Catigan is a mix of Bagobo Tagabawa people, Davaoeños (Dabawenyos, or name for people of Davao) and often mixed Tagabawa and Visayans. The culture of the Bagobo Tagabawa lives on through its beliefs, traditions and dialect, but it’s not obvious to an outsider like me.
They are a very hardy people as are many Filipinos from any part of the country. All of Davao is made up of a mixture of various tribal cultures and Visayan from the inhabitants who migrated here. The history is there to be explored and as many judge everything about the culture of the Philippines on what they observe from Metro Manila; it really is a good idea to learn a little about the overall history and culture of the locality and wider Philippines to understand a little more about where you are and understand its way of life. The more you know, the more you realize that nothing is quite what it seems. Much of the story is missing to the outsider therefore their perceptions are often based on misunderstanding and a little ignorance. History in the Philippines did not start only when the Spanish arrived.
Davao alone has an immensely rich history. To tell that story is not just a book but a whole series of books and if one city can have such history, imagine the rest of the country, too.
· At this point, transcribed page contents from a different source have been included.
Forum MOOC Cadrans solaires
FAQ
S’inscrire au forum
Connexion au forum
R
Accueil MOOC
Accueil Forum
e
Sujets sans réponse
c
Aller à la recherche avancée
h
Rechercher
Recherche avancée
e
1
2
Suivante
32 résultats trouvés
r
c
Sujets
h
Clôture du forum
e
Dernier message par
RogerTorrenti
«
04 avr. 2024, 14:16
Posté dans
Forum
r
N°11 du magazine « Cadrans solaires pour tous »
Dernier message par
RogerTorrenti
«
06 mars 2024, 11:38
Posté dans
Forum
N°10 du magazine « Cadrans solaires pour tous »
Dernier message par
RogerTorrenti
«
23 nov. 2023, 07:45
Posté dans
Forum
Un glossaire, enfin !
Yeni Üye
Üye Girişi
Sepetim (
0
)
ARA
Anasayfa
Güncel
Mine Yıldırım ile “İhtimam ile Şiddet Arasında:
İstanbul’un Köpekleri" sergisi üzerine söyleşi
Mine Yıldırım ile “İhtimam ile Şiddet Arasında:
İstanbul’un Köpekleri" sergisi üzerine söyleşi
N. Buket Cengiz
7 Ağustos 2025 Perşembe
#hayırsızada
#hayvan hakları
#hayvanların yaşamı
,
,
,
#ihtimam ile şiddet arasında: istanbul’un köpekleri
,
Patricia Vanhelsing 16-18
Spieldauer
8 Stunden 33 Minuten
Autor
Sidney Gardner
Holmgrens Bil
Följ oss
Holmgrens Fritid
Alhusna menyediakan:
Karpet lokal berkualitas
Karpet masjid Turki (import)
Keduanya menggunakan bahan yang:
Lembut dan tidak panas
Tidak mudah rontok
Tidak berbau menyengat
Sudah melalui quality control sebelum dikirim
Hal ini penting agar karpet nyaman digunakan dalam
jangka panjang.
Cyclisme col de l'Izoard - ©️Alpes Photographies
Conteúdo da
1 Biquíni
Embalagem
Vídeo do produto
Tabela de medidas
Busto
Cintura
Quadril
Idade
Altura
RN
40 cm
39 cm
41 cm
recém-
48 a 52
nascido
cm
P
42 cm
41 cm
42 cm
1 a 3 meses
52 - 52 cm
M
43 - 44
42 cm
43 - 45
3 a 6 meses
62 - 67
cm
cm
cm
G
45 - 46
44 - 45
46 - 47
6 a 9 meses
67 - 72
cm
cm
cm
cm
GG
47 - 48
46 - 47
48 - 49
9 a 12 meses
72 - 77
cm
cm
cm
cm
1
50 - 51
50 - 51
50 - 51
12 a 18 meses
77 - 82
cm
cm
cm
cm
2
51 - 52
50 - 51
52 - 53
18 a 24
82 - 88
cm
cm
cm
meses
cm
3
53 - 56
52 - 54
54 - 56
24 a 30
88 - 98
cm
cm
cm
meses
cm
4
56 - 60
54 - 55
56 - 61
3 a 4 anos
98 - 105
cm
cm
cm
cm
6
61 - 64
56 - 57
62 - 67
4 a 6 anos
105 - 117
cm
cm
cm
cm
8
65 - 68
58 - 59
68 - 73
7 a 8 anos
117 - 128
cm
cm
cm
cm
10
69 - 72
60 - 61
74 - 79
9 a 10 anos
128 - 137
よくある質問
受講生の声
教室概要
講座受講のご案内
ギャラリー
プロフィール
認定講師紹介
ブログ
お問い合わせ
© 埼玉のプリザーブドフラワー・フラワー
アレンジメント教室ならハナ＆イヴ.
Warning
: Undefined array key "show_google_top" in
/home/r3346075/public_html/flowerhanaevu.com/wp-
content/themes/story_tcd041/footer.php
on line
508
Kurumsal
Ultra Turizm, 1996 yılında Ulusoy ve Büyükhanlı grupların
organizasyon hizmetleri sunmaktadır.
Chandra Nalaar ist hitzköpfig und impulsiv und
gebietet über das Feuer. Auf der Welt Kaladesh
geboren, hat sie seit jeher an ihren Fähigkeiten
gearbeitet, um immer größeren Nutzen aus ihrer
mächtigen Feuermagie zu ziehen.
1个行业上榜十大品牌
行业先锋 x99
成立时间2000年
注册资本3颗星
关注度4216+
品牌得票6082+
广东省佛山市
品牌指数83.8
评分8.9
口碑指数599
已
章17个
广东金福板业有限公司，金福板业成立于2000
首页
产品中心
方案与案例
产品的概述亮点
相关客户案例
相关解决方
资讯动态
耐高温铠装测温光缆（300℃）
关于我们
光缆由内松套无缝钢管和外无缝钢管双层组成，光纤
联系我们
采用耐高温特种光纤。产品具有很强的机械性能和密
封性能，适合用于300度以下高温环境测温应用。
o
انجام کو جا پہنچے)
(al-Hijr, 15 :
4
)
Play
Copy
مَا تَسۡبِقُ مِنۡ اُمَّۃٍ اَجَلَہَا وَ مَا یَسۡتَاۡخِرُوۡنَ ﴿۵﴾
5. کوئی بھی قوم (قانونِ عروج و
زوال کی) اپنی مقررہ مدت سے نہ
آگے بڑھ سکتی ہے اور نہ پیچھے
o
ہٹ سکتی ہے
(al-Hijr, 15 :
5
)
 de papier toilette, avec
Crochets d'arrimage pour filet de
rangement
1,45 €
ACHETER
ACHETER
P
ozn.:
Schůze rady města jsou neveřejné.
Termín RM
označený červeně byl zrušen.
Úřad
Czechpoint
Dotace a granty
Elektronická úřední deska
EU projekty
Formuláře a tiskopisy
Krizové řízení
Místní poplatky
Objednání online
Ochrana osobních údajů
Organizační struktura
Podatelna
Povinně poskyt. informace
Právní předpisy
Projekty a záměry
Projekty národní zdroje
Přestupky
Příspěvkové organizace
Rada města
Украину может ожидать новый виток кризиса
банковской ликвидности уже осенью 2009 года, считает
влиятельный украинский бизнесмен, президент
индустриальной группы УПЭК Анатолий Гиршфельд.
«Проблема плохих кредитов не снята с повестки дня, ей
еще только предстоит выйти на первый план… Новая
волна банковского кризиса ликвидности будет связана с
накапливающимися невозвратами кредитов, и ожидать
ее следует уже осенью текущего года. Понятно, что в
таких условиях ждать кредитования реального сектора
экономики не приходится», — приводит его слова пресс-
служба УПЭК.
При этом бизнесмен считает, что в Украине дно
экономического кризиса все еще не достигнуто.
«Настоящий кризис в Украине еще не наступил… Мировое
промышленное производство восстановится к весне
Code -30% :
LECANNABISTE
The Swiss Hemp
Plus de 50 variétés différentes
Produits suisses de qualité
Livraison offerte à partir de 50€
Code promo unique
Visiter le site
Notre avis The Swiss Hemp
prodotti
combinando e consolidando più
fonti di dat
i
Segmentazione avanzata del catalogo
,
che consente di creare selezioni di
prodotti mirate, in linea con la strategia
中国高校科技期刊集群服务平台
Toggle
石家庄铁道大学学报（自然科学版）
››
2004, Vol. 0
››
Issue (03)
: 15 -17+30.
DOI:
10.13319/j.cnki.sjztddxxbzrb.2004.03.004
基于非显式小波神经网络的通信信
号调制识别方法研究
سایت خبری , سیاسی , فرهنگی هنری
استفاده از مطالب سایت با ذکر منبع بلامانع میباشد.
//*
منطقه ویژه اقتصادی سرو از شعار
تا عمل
We tend to think of the Philippines only in its modern day context as an ex-American colony and the ousting of President Ferdinand Marcos. Davao and the rest of the Philippines have many more stories to tell.
I will leave you to discover that for yourselves. For the purposes of this article, I shall simply relate it to my own limited experiences in Catigan. If you are ever in Davao, do visit the Museo Dabawenyo, it teaches you how little you do know.